Andrew Dunlop asks how we share together and learn together.
I recently spent a very enjoyable day meeting pioneers on new-build developments from the St Alban's diocese. Both Peterborough and St Alban's dioceses receive money for pioneer posts from the Church Commissioners and we have a reciprocal arrangement for mutual accountability and encouragement in how the money is being spent.
I found it immensely useful to hear from others about what they are doing. It was also clear that although the house designs may look similar, no two new-build developments are the same.
I first visited the de Havilland Community Project near Hatfield with Nik Stevenson, a pioneer in Oakley Vale, Corby, and Brian Withington, Bishop's Adviser on Pioneer Ministry in Peterborough diocese. The project is run by Community Development Worker, Jason Blight. The development is built on the site of a former British Aerospace factory, where the de Havilland planes were built.
The first thing to note was that Jason was moving into a development that had already been there for seven years before he arrived, so there were lots of issues from the start. After seven years of not much community engagement, there was a high level of anger against the developers and others for things that were promised but not yet completed.
His role was envisioned by local ecumenical groups to build community, not to start a church. This he has been doing very well over the last two and a half years, running summer clubs for children, Saturday gatherings for the whole family, youth clubs, a community choir, mentoring disadvantaged children from the local school, engaging the students who live on the development into joining in (Hertfordshire University campus is on the doorstep), and even running free guitar lessons.

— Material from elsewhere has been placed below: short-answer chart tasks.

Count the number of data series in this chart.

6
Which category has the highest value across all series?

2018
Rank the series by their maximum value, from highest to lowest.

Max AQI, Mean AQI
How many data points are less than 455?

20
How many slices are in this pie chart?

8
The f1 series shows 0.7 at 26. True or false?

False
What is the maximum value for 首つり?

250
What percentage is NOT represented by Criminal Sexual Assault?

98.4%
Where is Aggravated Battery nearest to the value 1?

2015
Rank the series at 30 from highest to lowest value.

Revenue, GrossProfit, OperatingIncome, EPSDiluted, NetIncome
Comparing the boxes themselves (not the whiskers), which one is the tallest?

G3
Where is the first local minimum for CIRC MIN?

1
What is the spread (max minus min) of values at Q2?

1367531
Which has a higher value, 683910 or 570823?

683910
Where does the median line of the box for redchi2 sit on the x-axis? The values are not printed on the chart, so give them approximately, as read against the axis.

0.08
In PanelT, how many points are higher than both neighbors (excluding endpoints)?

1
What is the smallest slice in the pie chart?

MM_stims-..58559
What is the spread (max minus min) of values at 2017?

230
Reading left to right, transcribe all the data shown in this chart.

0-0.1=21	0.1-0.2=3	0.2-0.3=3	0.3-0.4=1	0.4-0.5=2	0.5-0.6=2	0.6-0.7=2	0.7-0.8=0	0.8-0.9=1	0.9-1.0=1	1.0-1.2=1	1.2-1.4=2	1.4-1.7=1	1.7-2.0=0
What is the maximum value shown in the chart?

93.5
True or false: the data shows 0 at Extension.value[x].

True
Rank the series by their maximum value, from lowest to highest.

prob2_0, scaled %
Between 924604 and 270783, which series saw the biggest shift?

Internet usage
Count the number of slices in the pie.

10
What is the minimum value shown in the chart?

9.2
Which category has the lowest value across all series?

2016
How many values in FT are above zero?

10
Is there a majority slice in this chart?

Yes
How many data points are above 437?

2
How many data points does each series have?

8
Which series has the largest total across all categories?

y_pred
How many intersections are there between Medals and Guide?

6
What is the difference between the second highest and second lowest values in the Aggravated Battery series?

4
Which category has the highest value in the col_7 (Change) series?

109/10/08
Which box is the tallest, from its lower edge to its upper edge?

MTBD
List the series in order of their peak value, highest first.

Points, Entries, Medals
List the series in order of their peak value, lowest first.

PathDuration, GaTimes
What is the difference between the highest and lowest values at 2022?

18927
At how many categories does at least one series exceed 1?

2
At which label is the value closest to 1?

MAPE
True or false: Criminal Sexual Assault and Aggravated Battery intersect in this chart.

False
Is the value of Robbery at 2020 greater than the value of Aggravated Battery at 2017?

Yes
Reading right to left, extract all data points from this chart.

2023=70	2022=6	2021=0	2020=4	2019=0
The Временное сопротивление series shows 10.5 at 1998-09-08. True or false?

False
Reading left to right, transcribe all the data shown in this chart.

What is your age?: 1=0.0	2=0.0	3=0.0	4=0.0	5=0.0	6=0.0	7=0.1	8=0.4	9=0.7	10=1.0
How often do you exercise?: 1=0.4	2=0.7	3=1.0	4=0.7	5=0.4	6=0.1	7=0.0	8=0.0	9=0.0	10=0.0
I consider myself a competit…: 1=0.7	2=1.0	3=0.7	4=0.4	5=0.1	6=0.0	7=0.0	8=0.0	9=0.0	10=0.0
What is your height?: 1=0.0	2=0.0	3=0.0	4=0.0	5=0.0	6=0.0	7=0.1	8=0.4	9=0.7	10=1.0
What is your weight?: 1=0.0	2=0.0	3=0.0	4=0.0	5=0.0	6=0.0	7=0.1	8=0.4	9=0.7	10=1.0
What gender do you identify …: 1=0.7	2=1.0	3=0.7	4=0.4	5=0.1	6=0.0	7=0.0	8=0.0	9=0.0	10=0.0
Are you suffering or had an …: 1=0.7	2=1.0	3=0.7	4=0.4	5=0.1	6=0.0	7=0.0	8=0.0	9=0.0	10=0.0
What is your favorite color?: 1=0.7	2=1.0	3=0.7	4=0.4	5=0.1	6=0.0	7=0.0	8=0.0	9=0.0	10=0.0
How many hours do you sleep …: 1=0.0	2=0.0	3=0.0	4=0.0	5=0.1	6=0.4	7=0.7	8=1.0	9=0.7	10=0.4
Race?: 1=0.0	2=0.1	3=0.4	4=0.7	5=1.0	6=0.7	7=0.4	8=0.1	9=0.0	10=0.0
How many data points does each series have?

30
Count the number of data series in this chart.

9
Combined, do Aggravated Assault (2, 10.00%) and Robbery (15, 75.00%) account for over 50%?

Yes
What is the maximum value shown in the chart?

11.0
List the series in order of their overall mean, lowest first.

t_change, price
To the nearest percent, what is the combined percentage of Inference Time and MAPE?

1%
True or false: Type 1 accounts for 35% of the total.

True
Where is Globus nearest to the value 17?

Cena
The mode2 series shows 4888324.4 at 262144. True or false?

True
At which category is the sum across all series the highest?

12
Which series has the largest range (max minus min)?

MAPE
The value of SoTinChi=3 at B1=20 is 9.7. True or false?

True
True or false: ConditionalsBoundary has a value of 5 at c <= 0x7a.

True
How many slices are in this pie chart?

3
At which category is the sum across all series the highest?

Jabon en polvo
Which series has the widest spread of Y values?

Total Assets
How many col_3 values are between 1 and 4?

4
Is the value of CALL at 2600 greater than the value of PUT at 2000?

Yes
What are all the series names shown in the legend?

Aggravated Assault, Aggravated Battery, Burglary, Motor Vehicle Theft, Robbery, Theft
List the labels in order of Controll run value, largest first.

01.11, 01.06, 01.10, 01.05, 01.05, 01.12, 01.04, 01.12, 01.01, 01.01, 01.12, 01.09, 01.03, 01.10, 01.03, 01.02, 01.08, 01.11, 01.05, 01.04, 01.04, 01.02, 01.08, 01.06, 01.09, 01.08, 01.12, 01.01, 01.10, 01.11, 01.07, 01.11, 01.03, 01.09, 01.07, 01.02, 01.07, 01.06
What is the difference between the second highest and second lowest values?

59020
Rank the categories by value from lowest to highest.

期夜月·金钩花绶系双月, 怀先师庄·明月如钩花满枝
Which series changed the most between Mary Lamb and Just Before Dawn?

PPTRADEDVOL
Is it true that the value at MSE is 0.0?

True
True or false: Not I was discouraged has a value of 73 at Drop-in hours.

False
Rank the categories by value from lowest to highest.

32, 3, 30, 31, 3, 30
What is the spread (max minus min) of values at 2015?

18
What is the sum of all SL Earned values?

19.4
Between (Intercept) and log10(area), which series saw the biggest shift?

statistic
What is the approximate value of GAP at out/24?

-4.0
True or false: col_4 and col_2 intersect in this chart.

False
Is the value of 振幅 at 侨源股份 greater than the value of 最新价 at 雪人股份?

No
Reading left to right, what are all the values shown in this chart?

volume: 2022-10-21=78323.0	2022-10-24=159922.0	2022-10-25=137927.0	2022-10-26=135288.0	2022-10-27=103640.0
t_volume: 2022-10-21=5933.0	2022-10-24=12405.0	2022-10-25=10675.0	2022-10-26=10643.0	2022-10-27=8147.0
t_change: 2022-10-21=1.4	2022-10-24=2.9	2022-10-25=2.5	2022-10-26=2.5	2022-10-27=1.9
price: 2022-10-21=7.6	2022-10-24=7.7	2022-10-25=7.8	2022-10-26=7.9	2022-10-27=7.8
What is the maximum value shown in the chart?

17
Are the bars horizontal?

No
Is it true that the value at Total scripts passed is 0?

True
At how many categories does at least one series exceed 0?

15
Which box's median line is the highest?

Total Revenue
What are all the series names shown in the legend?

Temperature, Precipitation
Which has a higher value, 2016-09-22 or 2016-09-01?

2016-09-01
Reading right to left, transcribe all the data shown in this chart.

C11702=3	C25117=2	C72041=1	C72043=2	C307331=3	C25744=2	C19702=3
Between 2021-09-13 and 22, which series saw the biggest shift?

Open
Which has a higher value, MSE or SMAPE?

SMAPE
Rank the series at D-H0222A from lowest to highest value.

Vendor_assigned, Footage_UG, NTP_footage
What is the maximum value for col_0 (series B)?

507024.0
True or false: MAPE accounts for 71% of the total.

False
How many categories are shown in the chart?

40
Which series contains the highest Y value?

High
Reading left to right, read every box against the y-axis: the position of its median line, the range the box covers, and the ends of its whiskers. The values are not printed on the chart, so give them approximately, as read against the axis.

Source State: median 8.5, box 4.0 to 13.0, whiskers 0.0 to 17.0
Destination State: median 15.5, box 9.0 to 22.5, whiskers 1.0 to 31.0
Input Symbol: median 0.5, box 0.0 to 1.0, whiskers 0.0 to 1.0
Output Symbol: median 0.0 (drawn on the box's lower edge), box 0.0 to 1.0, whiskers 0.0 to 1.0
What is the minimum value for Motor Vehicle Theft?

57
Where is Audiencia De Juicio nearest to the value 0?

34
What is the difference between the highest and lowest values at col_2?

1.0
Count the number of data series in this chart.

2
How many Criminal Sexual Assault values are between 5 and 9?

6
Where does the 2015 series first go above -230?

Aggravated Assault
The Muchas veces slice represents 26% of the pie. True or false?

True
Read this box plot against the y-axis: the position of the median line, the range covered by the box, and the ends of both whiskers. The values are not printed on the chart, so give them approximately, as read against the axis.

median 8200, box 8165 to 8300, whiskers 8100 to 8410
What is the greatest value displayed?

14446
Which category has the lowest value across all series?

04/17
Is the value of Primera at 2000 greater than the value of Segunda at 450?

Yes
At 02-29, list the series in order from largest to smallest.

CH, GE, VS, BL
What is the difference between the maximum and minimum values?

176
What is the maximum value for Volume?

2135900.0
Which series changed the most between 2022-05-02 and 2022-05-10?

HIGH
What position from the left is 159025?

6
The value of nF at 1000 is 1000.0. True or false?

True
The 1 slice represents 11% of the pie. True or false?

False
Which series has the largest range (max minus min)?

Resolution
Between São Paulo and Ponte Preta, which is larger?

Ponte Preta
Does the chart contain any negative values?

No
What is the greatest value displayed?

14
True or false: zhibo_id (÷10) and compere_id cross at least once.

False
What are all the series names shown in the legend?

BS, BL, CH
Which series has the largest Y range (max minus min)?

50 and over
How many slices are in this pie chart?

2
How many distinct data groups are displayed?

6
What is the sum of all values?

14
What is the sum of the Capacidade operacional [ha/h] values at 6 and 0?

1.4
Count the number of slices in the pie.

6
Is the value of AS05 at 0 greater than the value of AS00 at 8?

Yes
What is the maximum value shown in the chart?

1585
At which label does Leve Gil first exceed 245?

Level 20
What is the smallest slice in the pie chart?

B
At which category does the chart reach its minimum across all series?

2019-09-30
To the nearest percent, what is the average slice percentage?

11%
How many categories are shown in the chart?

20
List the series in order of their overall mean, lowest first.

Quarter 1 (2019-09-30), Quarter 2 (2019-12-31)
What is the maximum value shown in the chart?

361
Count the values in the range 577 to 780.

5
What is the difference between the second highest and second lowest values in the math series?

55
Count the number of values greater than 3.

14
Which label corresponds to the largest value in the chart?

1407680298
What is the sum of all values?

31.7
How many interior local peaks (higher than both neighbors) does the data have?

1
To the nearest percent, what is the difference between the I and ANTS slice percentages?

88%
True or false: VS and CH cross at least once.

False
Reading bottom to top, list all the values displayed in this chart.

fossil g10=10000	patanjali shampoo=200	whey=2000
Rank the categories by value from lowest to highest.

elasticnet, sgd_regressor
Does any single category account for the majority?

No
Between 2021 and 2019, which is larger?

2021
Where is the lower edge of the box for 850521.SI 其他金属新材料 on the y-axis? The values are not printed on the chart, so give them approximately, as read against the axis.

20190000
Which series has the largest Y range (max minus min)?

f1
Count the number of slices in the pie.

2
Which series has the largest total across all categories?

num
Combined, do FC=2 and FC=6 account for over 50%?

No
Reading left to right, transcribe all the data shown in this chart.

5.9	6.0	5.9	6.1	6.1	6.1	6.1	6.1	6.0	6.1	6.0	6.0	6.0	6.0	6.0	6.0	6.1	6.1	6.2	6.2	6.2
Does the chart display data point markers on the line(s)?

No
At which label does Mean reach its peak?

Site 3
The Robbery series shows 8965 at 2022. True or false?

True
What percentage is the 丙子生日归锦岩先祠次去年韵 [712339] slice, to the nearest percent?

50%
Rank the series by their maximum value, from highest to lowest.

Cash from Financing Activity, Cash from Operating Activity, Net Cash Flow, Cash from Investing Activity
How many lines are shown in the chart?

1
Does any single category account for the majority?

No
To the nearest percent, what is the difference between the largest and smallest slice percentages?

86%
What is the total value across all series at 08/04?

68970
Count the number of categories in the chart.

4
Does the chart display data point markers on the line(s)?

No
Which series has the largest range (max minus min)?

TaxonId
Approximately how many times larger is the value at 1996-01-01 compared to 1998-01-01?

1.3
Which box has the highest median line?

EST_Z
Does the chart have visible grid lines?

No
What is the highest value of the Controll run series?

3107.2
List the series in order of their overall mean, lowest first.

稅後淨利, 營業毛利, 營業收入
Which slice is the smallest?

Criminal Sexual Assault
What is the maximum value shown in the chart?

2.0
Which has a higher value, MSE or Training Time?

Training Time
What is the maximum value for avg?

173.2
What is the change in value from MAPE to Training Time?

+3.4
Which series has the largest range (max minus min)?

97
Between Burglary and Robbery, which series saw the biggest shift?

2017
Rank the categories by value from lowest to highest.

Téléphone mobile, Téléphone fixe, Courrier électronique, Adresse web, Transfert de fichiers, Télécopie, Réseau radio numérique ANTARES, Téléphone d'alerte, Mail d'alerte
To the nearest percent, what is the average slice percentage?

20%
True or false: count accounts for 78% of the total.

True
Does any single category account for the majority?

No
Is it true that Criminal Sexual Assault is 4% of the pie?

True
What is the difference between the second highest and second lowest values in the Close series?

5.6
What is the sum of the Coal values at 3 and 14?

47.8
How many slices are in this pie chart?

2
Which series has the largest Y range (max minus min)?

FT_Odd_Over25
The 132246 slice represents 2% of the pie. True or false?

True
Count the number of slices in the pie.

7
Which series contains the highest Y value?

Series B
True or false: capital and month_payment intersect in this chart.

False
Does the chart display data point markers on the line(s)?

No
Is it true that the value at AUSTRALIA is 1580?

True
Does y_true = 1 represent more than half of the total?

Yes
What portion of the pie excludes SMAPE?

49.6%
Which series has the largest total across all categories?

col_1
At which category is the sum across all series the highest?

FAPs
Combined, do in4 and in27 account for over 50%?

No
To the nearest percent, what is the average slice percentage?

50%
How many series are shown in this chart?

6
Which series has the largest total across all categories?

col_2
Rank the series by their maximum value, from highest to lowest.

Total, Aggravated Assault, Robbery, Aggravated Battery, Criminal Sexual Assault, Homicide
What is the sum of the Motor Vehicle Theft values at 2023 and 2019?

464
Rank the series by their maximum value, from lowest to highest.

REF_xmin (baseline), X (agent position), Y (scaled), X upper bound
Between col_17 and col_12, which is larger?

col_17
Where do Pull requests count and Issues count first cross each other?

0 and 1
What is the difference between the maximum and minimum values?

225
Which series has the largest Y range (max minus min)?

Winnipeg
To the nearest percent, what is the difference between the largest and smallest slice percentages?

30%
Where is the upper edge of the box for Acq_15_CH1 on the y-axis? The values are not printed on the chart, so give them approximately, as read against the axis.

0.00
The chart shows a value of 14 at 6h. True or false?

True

He wasn't really expecting church to form and tries not to assume the label 'pioneer minister', but there have been enough people asking questions about faith to warrant starting a 'not church' group, as he called it. This 'non-pioneer' is starting a 'not-church'!
The second place we visited was the village of Wixams just south of Bedford. This is being billed as four adjoining villages, but when it is finished it will be one fairly large new-build town with its own railway station on a line into London. Tim Jackson, the pioneer minister, has been in post for about six months.
This development seems more straightforward. A pioneer moves onto the development near the beginning of the building (there are currently about 450 houses built), so the issues he faces are more familiar: lack of places to meet, lack of shops, lack of infrastructure, developers still in charge of the land and open spaces, etc. He has begun by learning as much as possible from an existing community worker employed by the local housing association and by getting stuck into meeting people in the local school. In many ways he is still searching for a strategy and a core team, but I'm sure it will come. A village hall will be ready in the next six months and he is in talks to ensure a management committee is ready when it opens.
The benefit from days like this is in hearing, being encouraged and working out whether anything you've heard can be applied in your own locality. I've taken a few ideas away and I'm sure the others were similarly challenged too. In a few weeks, Jason and Tim will come to Northampton to visit me and Jacqui Burgess, pioneer with the Wellspring project in Wootton Fields. Sometime after that, we'll all make the trip to Corby to visit Nik and the new pioneer who will be installed there.